━━━━━ Data supplied ━━━━━

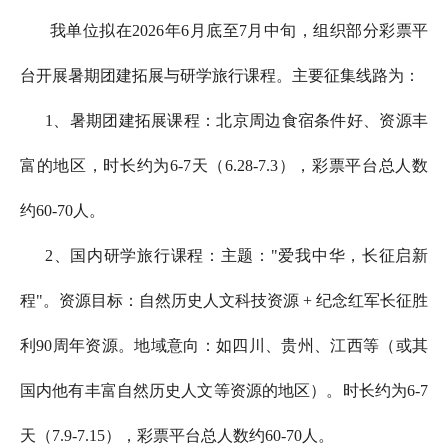
我单位拟在2026年6月底至7月中旬，组织部分彩票平
台开展暑期团建拓展与研学旅行课程。主要征集线路为：
1、暑期团建拓展课程：北京周边食宿条件好、资源丰
富的地区，时长约为6-7天（6.28-7.3），彩票平台总人数
约60-70人。
2、国内研学旅行课程：主题："爱我中华，长征启新
程"。资源目标：自然历史人文科技资源 + 纪念红军长征胜
利90周年资源。地域意向：如四川、贵州、江西等（或其
国内他有丰富自然历史人文等资源的地区）。时长约为6-7
天（7.9-7.15），彩票平台总人数约60-70人。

━━━━━

All entries above should be returned exactly, apart from their pictures.

Reply:
我单位拟在2026年6月底至7月中旬，组织部分彩票平
台开展暑期团建拓展与研学旅行课程。主要征集线路为：
1、暑期团建拓展课程：北京周边食宿条件好、资源丰
富的地区，时长约为6-7天（6.28-7.3），彩票平台总人数
约60-70人。
2、国内研学旅行课程：主题："爱我中华，长征启新
程"。资源目标：自然历史人文科技资源 + 纪念红军长征胜
利90周年资源。地域意向：如四川、贵州、江西等（或其
国内他有丰富自然历史人文等资源的地区）。时长约为6-7
天（7.9-7.15），彩票平台总人数约60-70人。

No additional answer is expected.